▶ **PROVIDED TEXT**:
● ● ● ● ● ● ●
Welcome to the Thanksgiving edition of Walking The Lines. Because I care about you, and clearly I can’t help you with the picks as I posted another losing week last week, I am going to offer my many guides to Thanksgiving, starting with the unwritten rules of your Turkey Bowl.

  1. You’re not Lamar Jackson. That spin move you’re thinking about won’t be a success.
  2. You’re not Bill Belichick. No need to aggressively coach your entire family.
  3. You’re not Jerry Jones. There’s no reason to look out a window from the highest floor of your house while wearing a suit and watching the game.
  4. Zone defense is probably your best option. Unless you are a family of entirely athletes or a family without any athletes, your defenders could be in trouble in a few spots with mismatches. And generally speaking, it’s easier for receivers to get open in a game that will probably feature little to no pass rush. Just stick to zone and let everyone control one part of the backyard.
  5. Keep the playbook simple. Bubble screens, slants, and posts are your friend. That flea-flicker you and your cousin practiced won’t go as well in the game.
  6. Get the ball to the fastest member of your family as much as possible. There’s a good chance the rest of your family is slow and can’t tackle them.
  7. Designate a referee. Turkey Bowls without referees are how relationships get broken.
  8. However, there is no instant replay in the backyard. If your dad happens to tackle you before the ball gets there, it’s not pass interference. It’s good, character-building parenting. Don’t go full Sean Payton on your family. Nobody likes a crybaby.
  9. If you need overtime, college rules, not NFL rules. Don’t settle something this important on a coin flip.
  10. No matter what you’re doing, it’s better than the Cincinnati Bengals.

Next, the guide for spending Thanksgiving Day itself with your family:

  1. Stake out a spot in the living room for before and after eating at the table. I know you think of the table as the main spot of the day, but you will spend the majority of your day in some kind of living room. You have to decide if you want to sit in good view of the television for football, or more on the outside to talk to people. Like real estate, it’s all about location, location, location.
● ● ● ● ● ● ●
▶ **SUPPLIED RECORDS**:

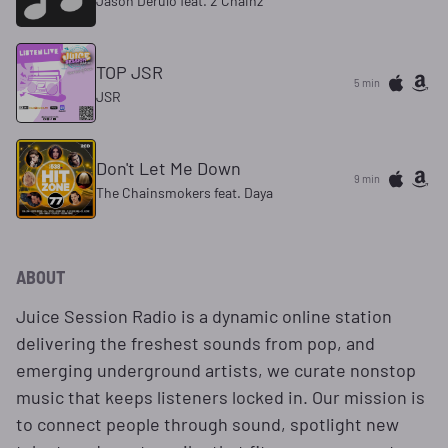
Jason Derulo feat. 2 Chainz
TOP JSR
5 min
JSR
Don't Let Me Down
9 min
The Chainsmokers feat. Daya
ABOUT
Juice Session Radio is a dynamic online station
delivering the freshest sounds from pop, and
emerging underground artists, we curate nonstop
music that keeps listeners locked in. Our mission is
to connect people through sound, spotlight new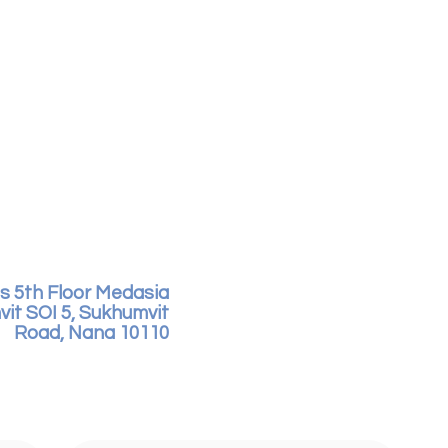
s 5th Floor Medasia
vit SOI 5, Sukhumvit
Road, Nana 10110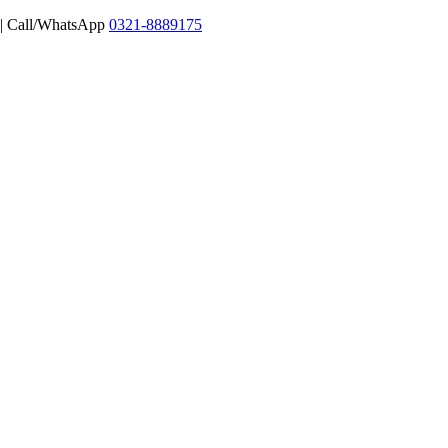
 | Call/WhatsApp
0321-8889175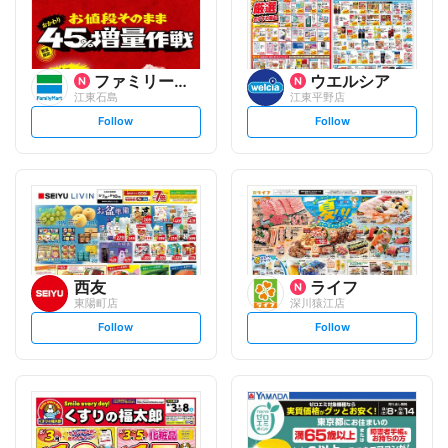
ファミリーマート
ウエルシア
江東石島
江東平野店
s
s
Follow
Follow
e
e
t
t
f
f
o
o
l
l
l
l
o
o
w
w
西友
ライフ
東陽町店
深川猿江店
s
s
Follow
Follow
e
e
t
t
f
f
o
o
l
l
l
l
o
o
w
w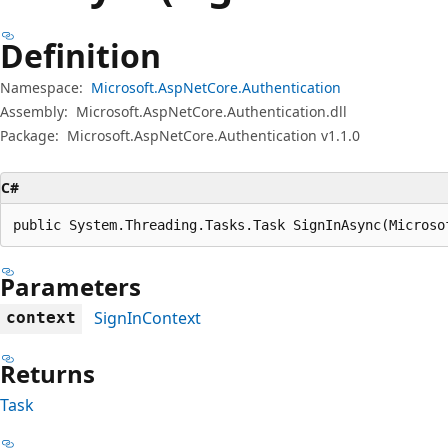
Definition
Namespace:
Microsoft.AspNetCore.Authentication
Assembly:
Microsoft.AspNetCore.Authentication.dll
Package:
Microsoft.AspNetCore.Authentication v1.1.0
C#
public System.Threading.Tasks.Task SignInAsync(Microso
Parameters
SignInContext
context
Returns
Task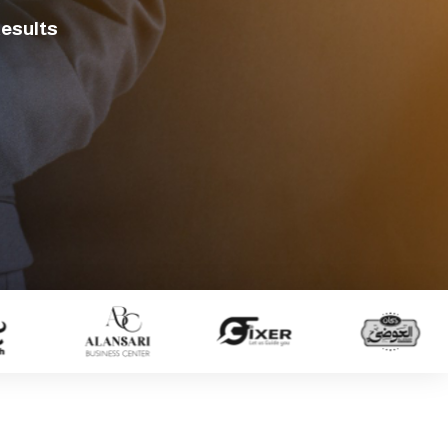
Results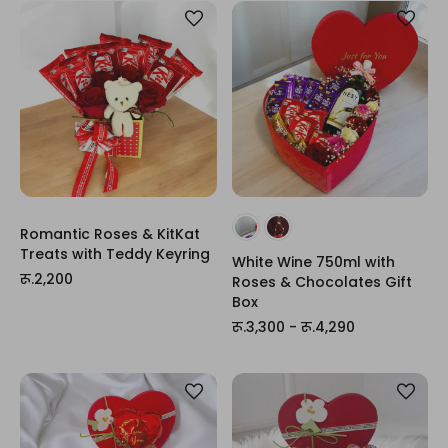
Romantic Roses & KitKat
Treats with Teddy Keyring
White Wine 750ml with
रू.2,200
Roses & Chocolates Gift
Box
रू.3,300 - रू.4,290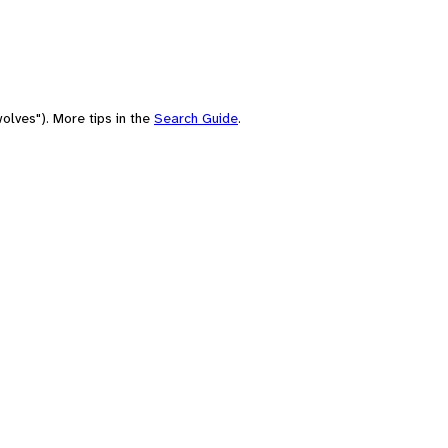
olves"). More tips in the
Search Guide
.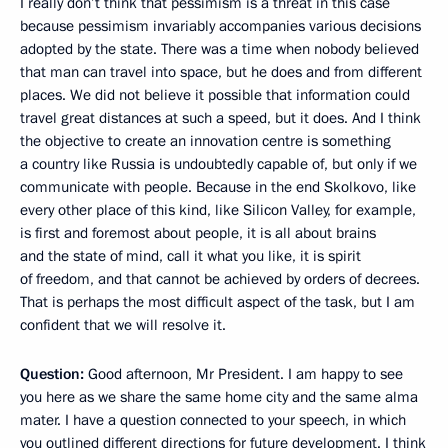
I really don’t think that pessimism is a threat in this case
because pessimism invariably accompanies various decisions
adopted by the state. There was a time when nobody believed
that man can travel into space, but he does and from different
places. We did not believe it possible that information could
travel great distances at such a speed, but it does. And I think
the objective to create an innovation centre is something
a country like Russia is undoubtedly capable of, but only if we
communicate with people. Because in the end Skolkovo, like
every other place of this kind, like Silicon Valley, for example,
is first and foremost about people, it is all about brains
and the state of mind, call it what you like, it is spirit
of freedom, and that cannot be achieved by orders of decrees.
That is perhaps the most difficult aspect of the task, but I am
confident that we will resolve it.
Question:
Good afternoon, Mr President. I am happy to see
you here as we share the same home city and the same alma
mater. I have a question connected to your speech, in which
you outlined different directions for future development. I think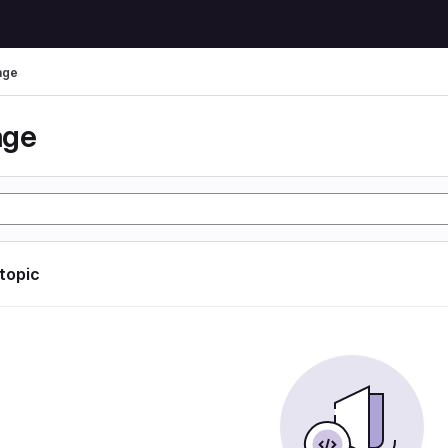
age
age
 topic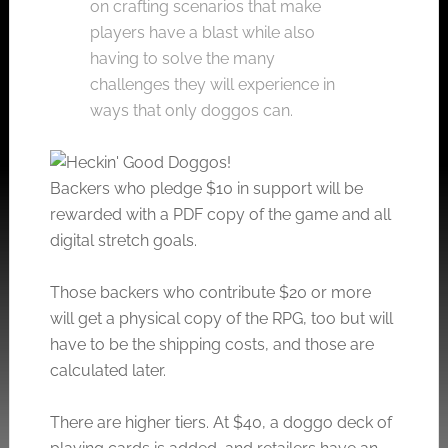
on crafting scenarios that make
players have a blast while also
having to solve the many
challenges they will experience in
ways that only doggos can.
Backers who pledge $10 in support will be
rewarded with a PDF copy of the game and all
digital stretch goals.
Those backers who contribute $20 or more
will get a physical copy of the RPG, too but will
have to be the shipping costs, and those are
calculated later.
There are higher tiers. At $40, a doggo deck of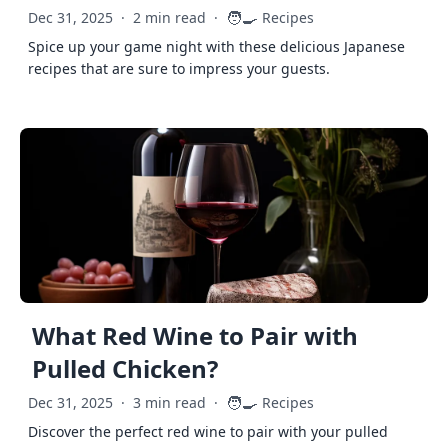
🧑‍🍳
Dec 31, 2025
·
2 min read
·
Recipes
Spice up your game night with these delicious Japanese
recipes that are sure to impress your guests.
What Red Wine to Pair with
Pulled Chicken?
🧑‍🍳
Dec 31, 2025
·
3 min read
·
Recipes
Discover the perfect red wine to pair with your pulled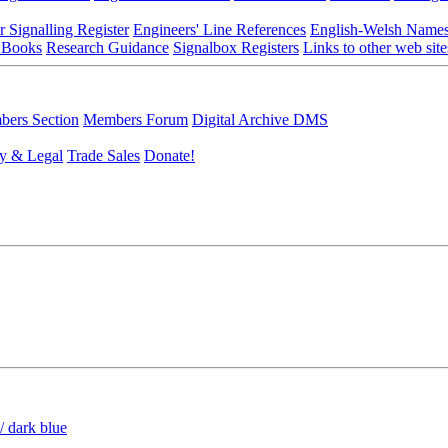
r Signalling Register
Engineers' Line References
English-Welsh Name
 Books
Research Guidance
Signalbox Registers
Links to other web site
ers Section
Members Forum
Digital Archive DMS
y & Legal
Trade Sales
Donate!
/ dark blue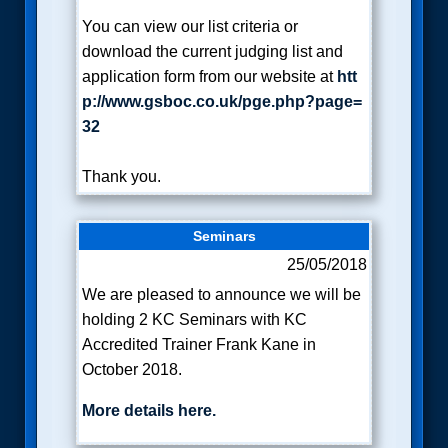
You can view our list criteria or
download the current judging list and
application form from our website at
htt
p://www.gsboc.co.uk/pge.php?page=
32
Thank you.
Seminars
25/05/2018
We are pleased to announce we will be
holding 2 KC Seminars with KC
Accredited Trainer Frank Kane in
October 2018.
More details here.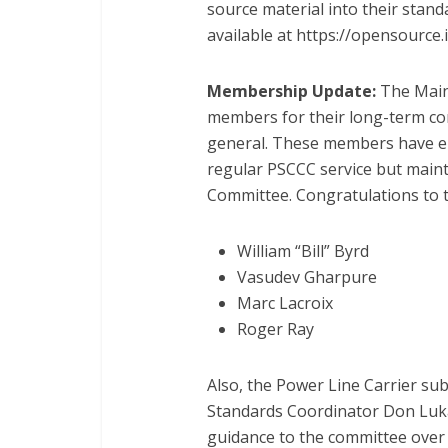
source material into their stand
available at https://opensource.
Membership Update:
The Main
members for their long-term con
general. These members have ei
regular PSCCC service but maint
Committee. Congratulations to
William “Bill” Byrd
Vasudev Gharpure
Marc Lacroix
Roger Ray
Also, the Power Line Carrier s
Standards Coordinator Don Luka
guidance to the committee over 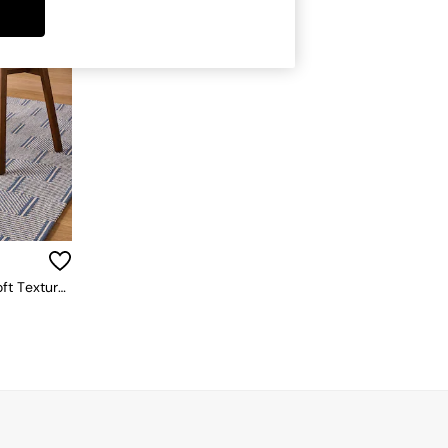
Set Of 2 Aster Dining Chairs In Soft Textured Weave Blue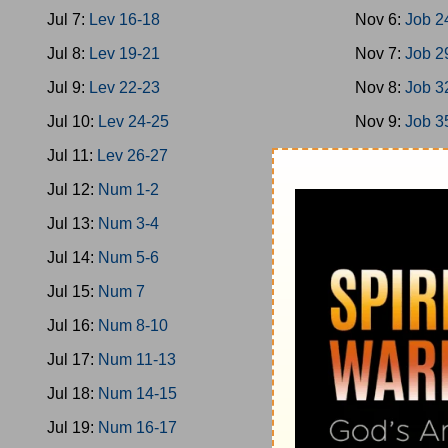
Jul 7:
Lev 16-18
Nov 6:
Job 2
Jul 8:
Lev 19-21
Nov 7:
Job 2
Jul 9:
Lev 22-23
Nov 8:
Job 3
Jul 10:
Lev 24-25
Nov 9:
Job 3
Jul 11:
Lev 26-27
Nov 10:
Job 
Jul 12:
Num 1-2
Nov 11:
Job 
Jul 13:
Num 3-4
Nov 12:
Ps 1
Jul 14:
Num 5-6
Nov 13:
Ps 9
Jul 15:
Num 7
Nov 14:
Ps 1
Jul 16:
Num 8-10
Nov 15:
Ps 2
Jul 17:
Num 11-13
Nov 16:
Ps 2
Jul 18:
Num 14-15
Nov 17:
Ps 3
Jul 19:
Num 16-17
Nov 18:
Ps 3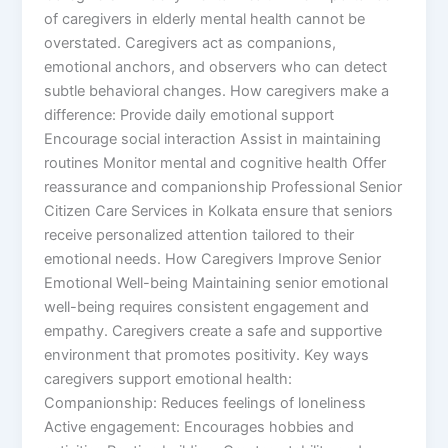
of caregivers in elderly mental health cannot be
overstated. Caregivers act as companions,
emotional anchors, and observers who can detect
subtle behavioral changes. How caregivers make a
difference: Provide daily emotional support
Encourage social interaction Assist in maintaining
routines Monitor mental and cognitive health Offer
reassurance and companionship Professional Senior
Citizen Care Services in Kolkata ensure that seniors
receive personalized attention tailored to their
emotional needs. How Caregivers Improve Senior
Emotional Well-being Maintaining senior emotional
well-being requires consistent engagement and
empathy. Caregivers create a safe and supportive
environment that promotes positivity. Key ways
caregivers support emotional health:
Companionship: Reduces feelings of loneliness
Active engagement: Encourages hobbies and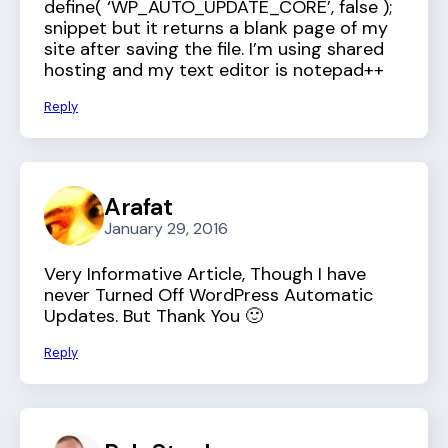
define( ‘WP_AUTO_UPDATE_CORE’, false );
snippet but it returns a blank page of my
site after saving the file. I’m using shared
hosting and my text editor is notepad++
Reply
Arafat
January 29, 2016
Very Informative Article, Though I have
never Turned Off WordPress Automatic
Updates. But Thank You 🙂
Reply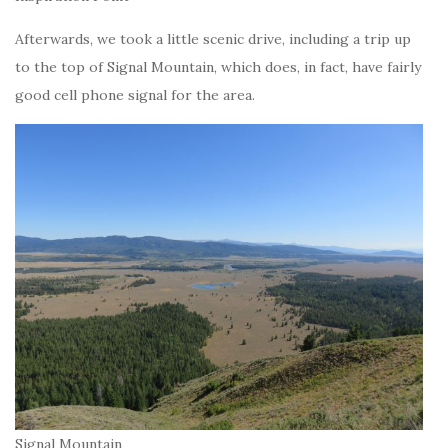
Afterwards, we took a little scenic drive, including a trip up
to the top of Signal Mountain, which does, in fact, have fairly
good cell phone signal for the area.
Signal Mountain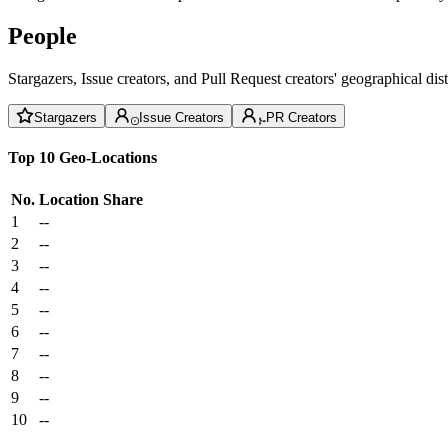
People
Stargazers, Issue creators, and Pull Request creators' geographical di
Stargazers
Issue Creators
PR Creators
Top 10 Geo-Locations
No.
Location
Share
1
--
2
--
3
--
4
--
5
--
6
--
7
--
8
--
9
--
10
--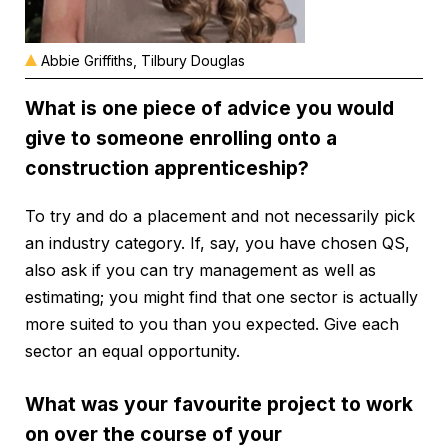
Abbie Griffiths, Tilbury Douglas
What is one piece of advice you would
give to someone enrolling onto a
construction apprenticeship?
To try and do a placement and not necessarily pick
an industry category. If, say, you have chosen QS,
also ask if you can try management as well as
estimating; you might find that one sector is actually
more suited to you than you expected. Give each
sector an equal opportunity.
What was your favourite project to work
on over the course of your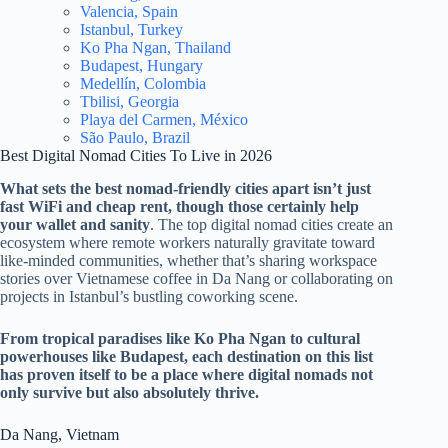
Valencia, Spain
Istanbul, Turkey
Ko Pha Ngan, Thailand
Budapest, Hungary
Medellín, Colombia
Tbilisi, Georgia
Playa del Carmen, México
São Paulo, Brazil
Best Digital Nomad Cities To Live in 2026
What sets the best nomad-friendly cities apart isn’t just
fast WiFi and cheap rent, though those certainly help
your wallet and sanity
. The top digital nomad cities create an
ecosystem where remote workers naturally gravitate toward
like-minded communities, whether that’s sharing workspace
stories over Vietnamese coffee in Da Nang or collaborating on
projects in Istanbul’s bustling coworking scene.
From tropical paradises like Ko Pha Ngan to cultural
powerhouses like Budapest, each destination on this list
has proven itself to be a place where digital nomads not
only survive but also absolutely thrive.
Da Nang, Vietnam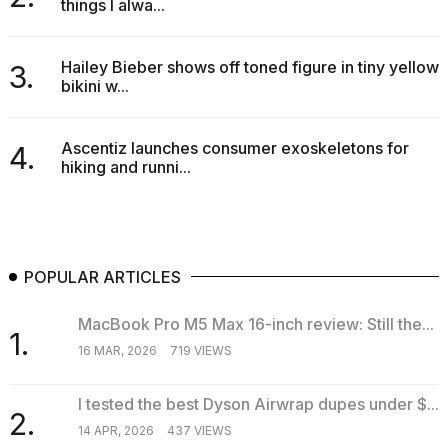
things I alwa...
Hailey Bieber shows off toned figure in tiny yellow
3.
bikini w...
Ascentiz launches consumer exoskeletons for
4.
hiking and runni...
POPULAR ARTICLES
MacBook Pro M5 Max 16-inch review: Still the...
1.
16 MAR, 2026
719 VIEWS
I tested the best Dyson Airwrap dupes under $...
2.
14 APR, 2026
437 VIEWS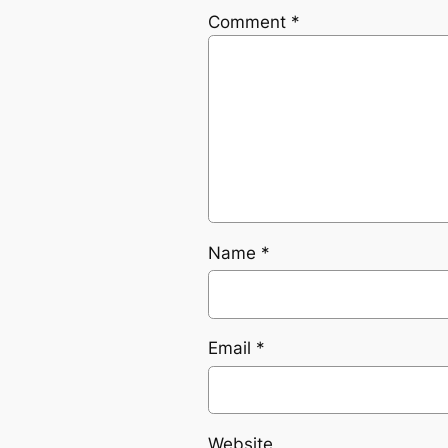
Comment
*
Name
*
Email
*
Website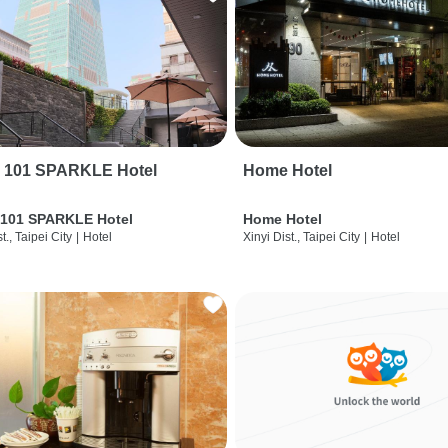
i 101 SPARKLE Hotel
Home Hotel
 101 SPARKLE Hotel
Home Hotel
t., Taipei City
|
Hotel
Xinyi Dist., Taipei City
|
Hotel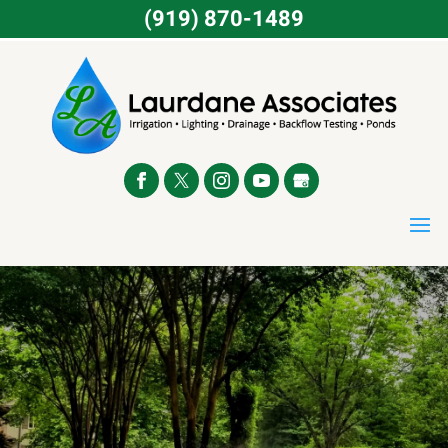
(919) 870-1489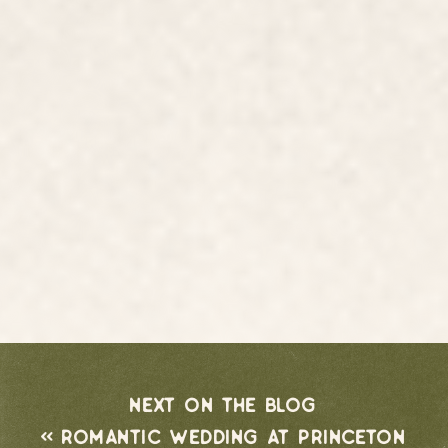
next on the blog
«
romantic wedding at princeton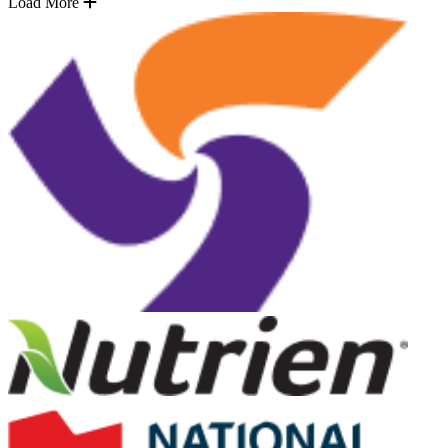
Load More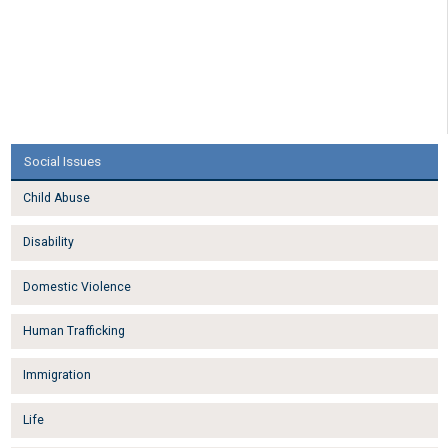
Social Issues
Child Abuse
Disability
Domestic Violence
Human Trafficking
Immigration
Life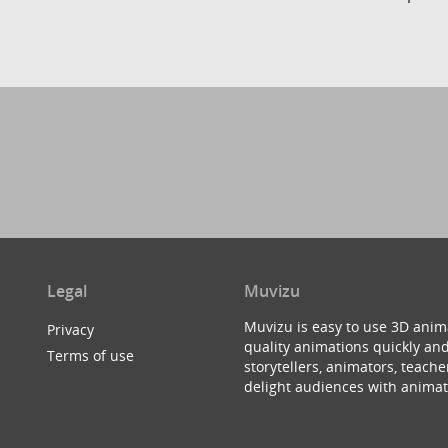
Legal
Muvizu
Muvizu is easy to use 3D anim
Privacy
quality animations quickly and
Terms of use
storytellers, animators, teac
delight audiences with animat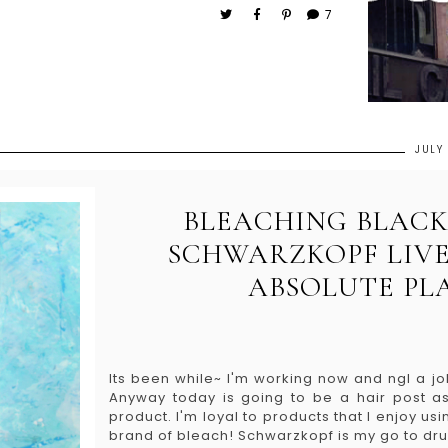
7
JULY
BLEACHING BLACK
SCHWARZKOPF LIVE
ABSOLUTE PL
Its been while~ I'm working now and ngl a jo
Anyway today is going to be a hair post as 
product. I'm loyal to products that I enjoy usin
brand of bleach! Schwarzkopf is my go to drug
● ● ● ● ● ● ●
▶ **EXERCISE BRIEF**: Reproduce the Turkey Bowl rules, starting at the words "1. You’re not" and stopping after "in the game.", with "double reverse" substituted for "flea-flicker".

▶ **SOLUTION FOR THIS EXERCISE**:
1. You’re not Lamar Jackson. That spin move you’re thinking about won’t be a success.
  2. You’re not Bill Belichick. No need to aggressively coach your entire family.
  3. You’re not Jerry Jones. There’s no reason to look out a window from the highest floor of your house while wearing a suit and watching the game.
  4. Zone defense is probably your best option. Unless you are a family of entirely athletes or a family without any athletes, your defenders could be in trouble in a few spots with mismatches. And generally speaking, it’s easier for receivers to get open in a game that will probably feature little to no pass rush. Just stick to zone and let everyone control one part of the backyard.
  5. Keep the playbook simple. Bubble screens, slants, and posts are your friend. That double reverse you and your cousin practiced won’t go as well in the game.